Task directions: Edit the entries below by changing every "collector number" to "field number", and leave everything else as it is.

Extracted data entries:
^^^^^^^^
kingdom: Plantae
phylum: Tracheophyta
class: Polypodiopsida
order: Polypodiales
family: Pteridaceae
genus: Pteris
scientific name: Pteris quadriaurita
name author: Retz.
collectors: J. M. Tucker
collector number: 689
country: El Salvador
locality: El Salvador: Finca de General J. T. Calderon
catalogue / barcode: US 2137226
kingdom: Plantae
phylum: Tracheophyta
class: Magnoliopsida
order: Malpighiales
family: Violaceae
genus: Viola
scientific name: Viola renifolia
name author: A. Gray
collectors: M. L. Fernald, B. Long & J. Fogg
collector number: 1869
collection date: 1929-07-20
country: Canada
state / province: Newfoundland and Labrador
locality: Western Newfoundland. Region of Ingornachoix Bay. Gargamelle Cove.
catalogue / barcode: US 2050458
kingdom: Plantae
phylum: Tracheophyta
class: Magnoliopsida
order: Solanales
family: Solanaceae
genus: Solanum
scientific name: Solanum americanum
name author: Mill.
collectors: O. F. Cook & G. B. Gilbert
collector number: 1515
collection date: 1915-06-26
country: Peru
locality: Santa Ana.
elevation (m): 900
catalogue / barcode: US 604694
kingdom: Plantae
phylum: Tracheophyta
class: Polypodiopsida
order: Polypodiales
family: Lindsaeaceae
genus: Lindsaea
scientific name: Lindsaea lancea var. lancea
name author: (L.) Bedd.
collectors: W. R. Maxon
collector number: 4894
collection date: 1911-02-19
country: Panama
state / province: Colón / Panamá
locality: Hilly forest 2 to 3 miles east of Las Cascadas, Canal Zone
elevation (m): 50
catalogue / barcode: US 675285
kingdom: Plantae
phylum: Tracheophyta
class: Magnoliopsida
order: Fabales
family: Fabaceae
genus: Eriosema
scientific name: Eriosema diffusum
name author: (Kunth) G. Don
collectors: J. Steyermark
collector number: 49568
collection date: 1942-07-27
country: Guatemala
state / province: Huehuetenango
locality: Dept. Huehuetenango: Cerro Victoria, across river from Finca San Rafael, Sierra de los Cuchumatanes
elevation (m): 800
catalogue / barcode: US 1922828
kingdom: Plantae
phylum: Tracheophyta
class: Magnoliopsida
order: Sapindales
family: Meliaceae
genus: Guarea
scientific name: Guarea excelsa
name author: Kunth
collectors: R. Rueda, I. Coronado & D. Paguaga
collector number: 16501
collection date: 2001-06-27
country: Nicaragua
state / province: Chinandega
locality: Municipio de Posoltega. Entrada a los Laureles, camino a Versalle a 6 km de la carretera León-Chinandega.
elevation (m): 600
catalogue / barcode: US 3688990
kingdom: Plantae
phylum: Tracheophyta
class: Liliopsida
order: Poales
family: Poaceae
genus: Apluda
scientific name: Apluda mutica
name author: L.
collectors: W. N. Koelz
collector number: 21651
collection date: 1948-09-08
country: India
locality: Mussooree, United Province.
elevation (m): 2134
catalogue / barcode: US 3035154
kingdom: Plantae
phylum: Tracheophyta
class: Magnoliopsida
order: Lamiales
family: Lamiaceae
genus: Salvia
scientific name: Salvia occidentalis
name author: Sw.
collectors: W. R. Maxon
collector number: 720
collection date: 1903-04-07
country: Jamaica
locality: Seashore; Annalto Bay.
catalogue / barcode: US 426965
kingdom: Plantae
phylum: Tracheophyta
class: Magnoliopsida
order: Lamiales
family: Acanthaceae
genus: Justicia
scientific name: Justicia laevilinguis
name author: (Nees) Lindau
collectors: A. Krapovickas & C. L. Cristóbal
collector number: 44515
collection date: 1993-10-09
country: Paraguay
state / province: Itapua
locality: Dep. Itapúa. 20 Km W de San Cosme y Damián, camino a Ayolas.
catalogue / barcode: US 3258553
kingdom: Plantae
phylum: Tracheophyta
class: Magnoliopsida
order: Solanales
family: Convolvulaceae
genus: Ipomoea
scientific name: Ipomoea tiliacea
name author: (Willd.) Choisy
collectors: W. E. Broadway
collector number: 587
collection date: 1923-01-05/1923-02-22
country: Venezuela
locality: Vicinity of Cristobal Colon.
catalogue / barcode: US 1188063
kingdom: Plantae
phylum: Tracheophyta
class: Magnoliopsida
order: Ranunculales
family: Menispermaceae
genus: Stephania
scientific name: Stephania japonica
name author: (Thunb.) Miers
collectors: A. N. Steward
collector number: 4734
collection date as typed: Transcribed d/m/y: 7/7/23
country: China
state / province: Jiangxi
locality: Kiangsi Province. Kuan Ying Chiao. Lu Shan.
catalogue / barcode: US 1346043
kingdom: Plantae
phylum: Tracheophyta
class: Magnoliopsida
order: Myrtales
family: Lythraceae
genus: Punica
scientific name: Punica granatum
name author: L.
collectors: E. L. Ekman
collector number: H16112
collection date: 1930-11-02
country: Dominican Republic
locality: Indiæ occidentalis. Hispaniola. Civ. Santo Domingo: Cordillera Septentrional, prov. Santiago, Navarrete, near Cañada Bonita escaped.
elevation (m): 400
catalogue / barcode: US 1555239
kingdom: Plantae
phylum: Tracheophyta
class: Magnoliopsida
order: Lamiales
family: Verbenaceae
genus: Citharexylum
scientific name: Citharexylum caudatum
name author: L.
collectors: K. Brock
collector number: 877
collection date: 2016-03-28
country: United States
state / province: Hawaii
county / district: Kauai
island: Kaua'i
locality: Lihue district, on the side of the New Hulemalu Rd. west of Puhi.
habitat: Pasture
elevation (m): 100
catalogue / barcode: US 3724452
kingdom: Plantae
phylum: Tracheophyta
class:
^^^^^^^^
Exercise output:
kingdom: Plantae
phylum: Tracheophyta
class: Polypodiopsida
order: Polypodiales
family: Pteridaceae
genus: Pteris
scientific name: Pteris quadriaurita
name author: Retz.
collectors: J. M. Tucker
field number: 689
country: El Salvador
locality: El Salvador: Finca de General J. T. Calderon
catalogue / barcode: US 2137226
kingdom: Plantae
phylum: Tracheophyta
class: Magnoliopsida
order: Malpighiales
family: Violaceae
genus: Viola
scientific name: Viola renifolia
name author: A. Gray
collectors: M. L. Fernald, B. Long & J. Fogg
field number: 1869
collection date: 1929-07-20
country: Canada
state / province: Newfoundland and Labrador
locality: Western Newfoundland. Region of Ingornachoix Bay. Gargamelle Cove.
catalogue / barcode: US 2050458
kingdom: Plantae
phylum: Tracheophyta
class: Magnoliopsida
order: Solanales
family: Solanaceae
genus: Solanum
scientific name: Solanum americanum
name author: Mill.
collectors: O. F. Cook & G. B. Gilbert
field number: 1515
collection date: 1915-06-26
country: Peru
locality: Santa Ana.
elevation (m): 900
catalogue / barcode: US 604694
kingdom: Plantae
phylum: Tracheophyta
class: Polypodiopsida
order: Polypodiales
family: Lindsaeaceae
genus: Lindsaea
scientific name: Lindsaea lancea var. lancea
name author: (L.) Bedd.
collectors: W. R. Maxon
field number: 4894
collection date: 1911-02-19
country: Panama
state / province: Colón / Panamá
locality: Hilly forest 2 to 3 miles east of Las Cascadas, Canal Zone
elevation (m): 50
catalogue / barcode: US 675285
kingdom: Plantae
phylum: Tracheophyta
class: Magnoliopsida
order: Fabales
family: Fabaceae
genus: Eriosema
scientific name: Eriosema diffusum
name author: (Kunth) G. Don
collectors: J. Steyermark
field number: 49568
collection date: 1942-07-27
country: Guatemala
state / province: Huehuetenango
locality: Dept. Huehuetenango: Cerro Victoria, across river from Finca San Rafael, Sierra de los Cuchumatanes
elevation (m): 800
catalogue / barcode: US 1922828
kingdom: Plantae
phylum: Tracheophyta
class: Magnoliopsida
order: Sapindales
family: Meliaceae
genus: Guarea
scientific name: Guarea excelsa
name author: Kunth
collectors: R. Rueda, I. Coronado & D. Paguaga
field number: 16501
collection date: 2001-06-27
country: Nicaragua
state / province: Chinandega
locality: Municipio de Posoltega. Entrada a los Laureles, camino a Versalle a 6 km de la carretera León-Chinandega.
elevation (m): 600
catalogue / barcode: US 3688990
kingdom: Plantae
phylum: Tracheophyta
class: Liliopsida
order: Poales
family: Poaceae
genus: Apluda
scientific name: Apluda mutica
name author: L.
collectors: W. N. Koelz
field number: 21651
collection date: 1948-09-08
country: India
locality: Mussooree, United Province.
elevation (m): 2134
catalogue / barcode: US 3035154
kingdom: Plantae
phylum: Tracheophyta
class: Magnoliopsida
order: Lamiales
family: Lamiaceae
genus: Salvia
scientific name: Salvia occidentalis
name author: Sw.
collectors: W. R. Maxon
field number: 720
collection date: 1903-04-07
country: Jamaica
locality: Seashore; Annalto Bay.
catalogue / barcode: US 426965
kingdom: Plantae
phylum: Tracheophyta
class: Magnoliopsida
order: Lamiales
family: Acanthaceae
genus: Justicia
scientific name: Justicia laevilinguis
name author: (Nees) Lindau
collectors: A. Krapovickas & C. L. Cristóbal
field number: 44515
collection date: 1993-10-09
country: Paraguay
state / province: Itapua
locality: Dep. Itapúa. 20 Km W de San Cosme y Damián, camino a Ayolas.
catalogue / barcode: US 3258553
kingdom: Plantae
phylum: Tracheophyta
class: Magnoliopsida
order: Solanales
family: Convolvulaceae
genus: Ipomoea
scientific name: Ipomoea tiliacea
name author: (Willd.) Choisy
collectors: W. E. Broadway
field number: 587
collection date: 1923-01-05/1923-02-22
country: Venezuela
locality: Vicinity of Cristobal Colon.
catalogue / barcode: US 1188063
kingdom: Plantae
phylum: Tracheophyta
class: Magnoliopsida
order: Ranunculales
family: Menispermaceae
genus: Stephania
scientific name: Stephania japonica
name author: (Thunb.) Miers
collectors: A. N. Steward
field number: 4734
collection date as typed: Transcribed d/m/y: 7/7/23
country: China
state / province: Jiangxi
locality: Kiangsi Province. Kuan Ying Chiao. Lu Shan.
catalogue / barcode: US 1346043
kingdom: Plantae
phylum: Tracheophyta
class: Magnoliopsida
order: Myrtales
family: Lythraceae
genus: Punica
scientific name: Punica granatum
name author: L.
collectors: E. L. Ekman
field number: H16112
collection date: 1930-11-02
country: Dominican Republic
locality: Indiæ occidentalis. Hispaniola. Civ. Santo Domingo: Cordillera Septentrional, prov. Santiago, Navarrete, near Cañada Bonita escaped.
elevation (m): 400
catalogue / barcode: US 1555239
kingdom: Plantae
phylum: Tracheophyta
class: Magnoliopsida
order: Lamiales
family: Verbenaceae
genus: Citharexylum
scientific name: Citharexylum caudatum
name author: L.
collectors: K. Brock
field number: 877
collection date: 2016-03-28
country: United States
state / province: Hawaii
county / district: Kauai
island: Kaua'i
locality: Lihue district, on the side of the New Hulemalu Rd. west of Puhi.
habitat: Pasture
elevation (m): 100
catalogue / barcode: US 3724452
kingdom: Plantae
phylum: Tracheophyta
class:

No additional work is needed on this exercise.